= Gay day =

Time at an establishment catering to the gay community

A gay day or gay night is a scheduled time at an establishment dedicated to attracting and catering to the gay community. They are typically held at amusement parks and other tourist attractions.

==Bars==
In many communities there are no gay bars or gay community centers and therefore there are no facilities dedicated to or allowing for socializing amongst the LGBTQ community. The most common form of a gay establishment is a gay bar and in areas without any this is the most common form of non-gay establishment to create a time and a place for gay men and lesbians to congregate outside of private parties or trips to isolated gay pride events. These bars hold a gay night that markets to gay people to dance, drink and meet one another. This is in addition to their friends and supporters also known as the PFLAG community or straight allies in general.
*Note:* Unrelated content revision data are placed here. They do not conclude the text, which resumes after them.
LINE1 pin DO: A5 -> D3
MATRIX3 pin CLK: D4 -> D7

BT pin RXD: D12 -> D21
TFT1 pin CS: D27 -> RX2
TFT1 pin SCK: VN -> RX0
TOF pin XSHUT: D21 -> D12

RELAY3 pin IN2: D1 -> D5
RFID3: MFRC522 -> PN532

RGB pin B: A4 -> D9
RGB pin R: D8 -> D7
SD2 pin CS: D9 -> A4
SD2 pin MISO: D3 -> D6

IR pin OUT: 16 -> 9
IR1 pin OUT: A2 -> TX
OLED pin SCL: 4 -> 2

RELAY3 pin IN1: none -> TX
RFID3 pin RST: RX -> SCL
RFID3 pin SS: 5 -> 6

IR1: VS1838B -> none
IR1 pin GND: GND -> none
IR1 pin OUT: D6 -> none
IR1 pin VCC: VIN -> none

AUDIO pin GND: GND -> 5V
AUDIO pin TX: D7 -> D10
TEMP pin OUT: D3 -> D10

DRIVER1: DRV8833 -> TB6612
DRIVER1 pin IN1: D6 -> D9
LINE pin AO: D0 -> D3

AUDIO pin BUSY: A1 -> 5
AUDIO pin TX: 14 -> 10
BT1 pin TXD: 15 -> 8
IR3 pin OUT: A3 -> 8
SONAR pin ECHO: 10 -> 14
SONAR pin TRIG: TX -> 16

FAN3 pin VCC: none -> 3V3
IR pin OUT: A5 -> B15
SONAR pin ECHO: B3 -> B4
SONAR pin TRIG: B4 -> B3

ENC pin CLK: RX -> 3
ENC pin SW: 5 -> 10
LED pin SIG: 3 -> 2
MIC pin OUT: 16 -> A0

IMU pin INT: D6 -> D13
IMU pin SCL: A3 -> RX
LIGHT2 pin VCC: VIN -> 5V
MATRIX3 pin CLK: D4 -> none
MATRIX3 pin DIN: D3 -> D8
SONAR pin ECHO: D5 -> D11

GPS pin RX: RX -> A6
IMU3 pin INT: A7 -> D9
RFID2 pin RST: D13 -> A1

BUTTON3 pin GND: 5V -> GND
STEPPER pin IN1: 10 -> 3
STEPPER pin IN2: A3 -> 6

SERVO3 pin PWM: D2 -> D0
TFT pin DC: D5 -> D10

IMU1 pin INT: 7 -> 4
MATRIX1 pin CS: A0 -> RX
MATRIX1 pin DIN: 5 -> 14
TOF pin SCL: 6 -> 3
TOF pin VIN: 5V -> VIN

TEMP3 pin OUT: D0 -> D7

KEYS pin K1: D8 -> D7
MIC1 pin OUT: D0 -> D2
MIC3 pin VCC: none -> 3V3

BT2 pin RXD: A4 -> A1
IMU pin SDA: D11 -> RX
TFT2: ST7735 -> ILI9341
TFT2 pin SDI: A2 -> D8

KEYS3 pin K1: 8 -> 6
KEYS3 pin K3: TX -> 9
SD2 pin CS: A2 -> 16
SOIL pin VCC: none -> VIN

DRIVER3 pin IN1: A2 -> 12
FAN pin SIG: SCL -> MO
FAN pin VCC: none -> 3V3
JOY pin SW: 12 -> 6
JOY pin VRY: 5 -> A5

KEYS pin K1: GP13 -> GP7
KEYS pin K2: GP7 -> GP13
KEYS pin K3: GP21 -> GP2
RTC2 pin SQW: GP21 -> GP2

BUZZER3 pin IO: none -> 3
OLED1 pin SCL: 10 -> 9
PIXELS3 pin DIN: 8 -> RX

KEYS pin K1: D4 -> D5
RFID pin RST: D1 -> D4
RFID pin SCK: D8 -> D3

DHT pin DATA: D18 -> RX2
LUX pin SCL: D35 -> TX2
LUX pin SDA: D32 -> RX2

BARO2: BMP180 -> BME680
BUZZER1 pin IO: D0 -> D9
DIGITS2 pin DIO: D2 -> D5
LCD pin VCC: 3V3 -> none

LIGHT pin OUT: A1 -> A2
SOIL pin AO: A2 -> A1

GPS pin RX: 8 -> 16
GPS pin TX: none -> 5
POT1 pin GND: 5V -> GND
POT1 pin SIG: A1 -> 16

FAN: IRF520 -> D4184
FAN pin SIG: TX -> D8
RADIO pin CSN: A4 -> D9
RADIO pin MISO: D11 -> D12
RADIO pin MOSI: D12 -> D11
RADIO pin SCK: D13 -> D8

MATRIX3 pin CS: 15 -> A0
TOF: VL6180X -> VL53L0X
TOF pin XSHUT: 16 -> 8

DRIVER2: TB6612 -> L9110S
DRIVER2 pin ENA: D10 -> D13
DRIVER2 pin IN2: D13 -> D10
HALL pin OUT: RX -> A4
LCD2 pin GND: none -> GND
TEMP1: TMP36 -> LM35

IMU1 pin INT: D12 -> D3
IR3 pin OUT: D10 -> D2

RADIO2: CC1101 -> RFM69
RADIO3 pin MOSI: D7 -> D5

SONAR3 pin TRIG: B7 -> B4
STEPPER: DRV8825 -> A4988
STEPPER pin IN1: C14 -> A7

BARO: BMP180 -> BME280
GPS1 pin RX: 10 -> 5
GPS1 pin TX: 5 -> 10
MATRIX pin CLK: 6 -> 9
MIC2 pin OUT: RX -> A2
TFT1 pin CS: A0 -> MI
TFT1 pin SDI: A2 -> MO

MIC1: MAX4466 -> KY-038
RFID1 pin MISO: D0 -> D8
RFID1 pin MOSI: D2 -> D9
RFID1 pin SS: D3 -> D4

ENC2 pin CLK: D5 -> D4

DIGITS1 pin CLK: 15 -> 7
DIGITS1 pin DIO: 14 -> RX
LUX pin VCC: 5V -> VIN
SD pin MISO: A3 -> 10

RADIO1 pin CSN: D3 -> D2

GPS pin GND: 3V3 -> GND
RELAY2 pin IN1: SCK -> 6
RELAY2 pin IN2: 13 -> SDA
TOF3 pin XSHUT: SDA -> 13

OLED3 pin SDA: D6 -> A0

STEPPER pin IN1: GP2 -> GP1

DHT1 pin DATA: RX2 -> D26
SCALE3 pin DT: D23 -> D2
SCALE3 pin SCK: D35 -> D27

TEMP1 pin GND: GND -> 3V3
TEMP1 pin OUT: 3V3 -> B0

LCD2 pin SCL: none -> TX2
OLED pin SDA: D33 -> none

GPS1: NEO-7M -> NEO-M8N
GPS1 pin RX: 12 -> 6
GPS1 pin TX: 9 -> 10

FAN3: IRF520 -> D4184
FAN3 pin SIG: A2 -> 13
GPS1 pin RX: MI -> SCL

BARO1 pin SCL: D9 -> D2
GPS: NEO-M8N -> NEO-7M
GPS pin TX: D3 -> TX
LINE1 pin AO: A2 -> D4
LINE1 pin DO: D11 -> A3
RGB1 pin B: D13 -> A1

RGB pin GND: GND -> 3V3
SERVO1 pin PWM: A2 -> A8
The designated gay night is typically a slow night, such as Tuesday or Wednesday nights.

==Amusement parks==

=== Disney parks ===

At Walt Disney World, an unofficial week-long event for the LGBTQ+ community is held each June. Although the event mainly involves visiting Disney World, related events in the area (conventions, festivals, etc.) also take place. The first documented event was held in 1991 and was attended by approximately 3,000 LGBTQ+ people. Attendance has grown over time; in 2010, the event had approximately 150,000 attendees.